Exercise objective
Reproduce every row below word for word.

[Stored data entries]
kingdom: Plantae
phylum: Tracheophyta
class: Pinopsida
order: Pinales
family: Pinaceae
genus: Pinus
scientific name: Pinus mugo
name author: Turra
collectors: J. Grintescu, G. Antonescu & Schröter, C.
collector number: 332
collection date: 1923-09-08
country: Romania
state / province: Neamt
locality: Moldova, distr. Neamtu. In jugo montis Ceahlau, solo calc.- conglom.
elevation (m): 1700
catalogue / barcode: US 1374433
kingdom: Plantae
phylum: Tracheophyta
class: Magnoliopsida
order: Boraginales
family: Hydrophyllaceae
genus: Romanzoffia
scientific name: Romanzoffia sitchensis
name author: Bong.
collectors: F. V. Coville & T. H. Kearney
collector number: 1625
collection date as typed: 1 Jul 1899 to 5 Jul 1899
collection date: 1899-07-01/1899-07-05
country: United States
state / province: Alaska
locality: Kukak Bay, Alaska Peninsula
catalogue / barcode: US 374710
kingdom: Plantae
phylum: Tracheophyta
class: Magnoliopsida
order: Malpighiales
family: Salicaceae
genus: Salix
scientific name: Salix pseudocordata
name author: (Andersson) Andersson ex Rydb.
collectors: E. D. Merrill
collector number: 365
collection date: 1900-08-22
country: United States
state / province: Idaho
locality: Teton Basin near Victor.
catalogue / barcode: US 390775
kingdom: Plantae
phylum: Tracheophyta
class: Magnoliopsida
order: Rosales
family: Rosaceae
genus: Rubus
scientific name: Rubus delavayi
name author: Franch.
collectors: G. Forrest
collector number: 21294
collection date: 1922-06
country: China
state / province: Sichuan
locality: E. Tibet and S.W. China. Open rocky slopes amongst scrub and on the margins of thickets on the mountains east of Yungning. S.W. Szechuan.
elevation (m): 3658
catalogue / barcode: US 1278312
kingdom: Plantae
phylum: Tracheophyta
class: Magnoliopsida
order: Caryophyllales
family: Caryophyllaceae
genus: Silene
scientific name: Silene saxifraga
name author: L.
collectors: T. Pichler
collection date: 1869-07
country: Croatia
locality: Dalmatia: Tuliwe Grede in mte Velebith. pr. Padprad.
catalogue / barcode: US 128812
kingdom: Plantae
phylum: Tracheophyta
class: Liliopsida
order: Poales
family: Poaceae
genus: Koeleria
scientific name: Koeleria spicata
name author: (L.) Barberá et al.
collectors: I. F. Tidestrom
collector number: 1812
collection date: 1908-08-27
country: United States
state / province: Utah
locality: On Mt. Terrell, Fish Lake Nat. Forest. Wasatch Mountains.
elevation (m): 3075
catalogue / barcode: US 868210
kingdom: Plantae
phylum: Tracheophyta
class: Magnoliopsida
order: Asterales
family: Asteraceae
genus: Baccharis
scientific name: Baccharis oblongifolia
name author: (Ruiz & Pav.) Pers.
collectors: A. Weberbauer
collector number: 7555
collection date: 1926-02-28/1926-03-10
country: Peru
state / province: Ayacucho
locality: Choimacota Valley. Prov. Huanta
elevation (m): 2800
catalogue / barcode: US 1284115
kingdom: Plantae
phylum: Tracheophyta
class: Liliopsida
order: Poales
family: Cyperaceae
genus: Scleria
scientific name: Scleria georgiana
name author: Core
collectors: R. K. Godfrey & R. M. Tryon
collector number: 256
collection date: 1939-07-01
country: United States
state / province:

Solved problem
kingdom: Plantae
phylum: Tracheophyta
class: Pinopsida
order: Pinales
family: Pinaceae
genus: Pinus
scientific name: Pinus mugo
name author: Turra
collectors: J. Grintescu, G. Antonescu & Schröter, C.
collector number: 332
collection date: 1923-09-08
country: Romania
state / province: Neamt
locality: Moldova, distr. Neamtu. In jugo montis Ceahlau, solo calc.- conglom.
elevation (m): 1700
catalogue / barcode: US 1374433
kingdom: Plantae
phylum: Tracheophyta
class: Magnoliopsida
order: Boraginales
family: Hydrophyllaceae
genus: Romanzoffia
scientific name: Romanzoffia sitchensis
name author: Bong.
collectors: F. V. Coville & T. H. Kearney
collector number: 1625
collection date as typed: 1 Jul 1899 to 5 Jul 1899
collection date: 1899-07-01/1899-07-05
country: United States
state / province: Alaska
locality: Kukak Bay, Alaska Peninsula
catalogue / barcode: US 374710
kingdom: Plantae
phylum: Tracheophyta
class: Magnoliopsida
order: Malpighiales
family: Salicaceae
genus: Salix
scientific name: Salix pseudocordata
name author: (Andersson) Andersson ex Rydb.
collectors: E. D. Merrill
collector number: 365
collection date: 1900-08-22
country: United States
state / province: Idaho
locality: Teton Basin near Victor.
catalogue / barcode: US 390775
kingdom: Plantae
phylum: Tracheophyta
class: Magnoliopsida
order: Rosales
family: Rosaceae
genus: Rubus
scientific name: Rubus delavayi
name author: Franch.
collectors: G. Forrest
collector number: 21294
collection date: 1922-06
country: China
state / province: Sichuan
locality: E. Tibet and S.W. China. Open rocky slopes amongst scrub and on the margins of thickets on the mountains east of Yungning. S.W. Szechuan.
elevation (m): 3658
catalogue / barcode: US 1278312
kingdom: Plantae
phylum: Tracheophyta
class: Magnoliopsida
order: Caryophyllales
family: Caryophyllaceae
genus: Silene
scientific name: Silene saxifraga
name author: L.
collectors: T. Pichler
collection date: 1869-07
country: Croatia
locality: Dalmatia: Tuliwe Grede in mte Velebith. pr. Padprad.
catalogue / barcode: US 128812
kingdom: Plantae
phylum: Tracheophyta
class: Liliopsida
order: Poales
family: Poaceae
genus: Koeleria
scientific name: Koeleria spicata
name author: (L.) Barberá et al.
collectors: I. F. Tidestrom
collector number: 1812
collection date: 1908-08-27
country: United States
state / province: Utah
locality: On Mt. Terrell, Fish Lake Nat. Forest. Wasatch Mountains.
elevation (m): 3075
catalogue / barcode: US 868210
kingdom: Plantae
phylum: Tracheophyta
class: Magnoliopsida
order: Asterales
family: Asteraceae
genus: Baccharis
scientific name: Baccharis oblongifolia
name author: (Ruiz & Pav.) Pers.
collectors: A. Weberbauer
collector number: 7555
collection date: 1926-02-28/1926-03-10
country: Peru
state / province: Ayacucho
locality: Choimacota Valley. Prov. Huanta
elevation (m): 2800
catalogue / barcode: US 1284115
kingdom: Plantae
phylum: Tracheophyta
class: Liliopsida
order: Poales
family: Cyperaceae
genus: Scleria
scientific name: Scleria georgiana
name author: Core
collectors: R. K. Godfrey & R. M. Tryon
collector number: 256
collection date: 1939-07-01
country: United States
state / province:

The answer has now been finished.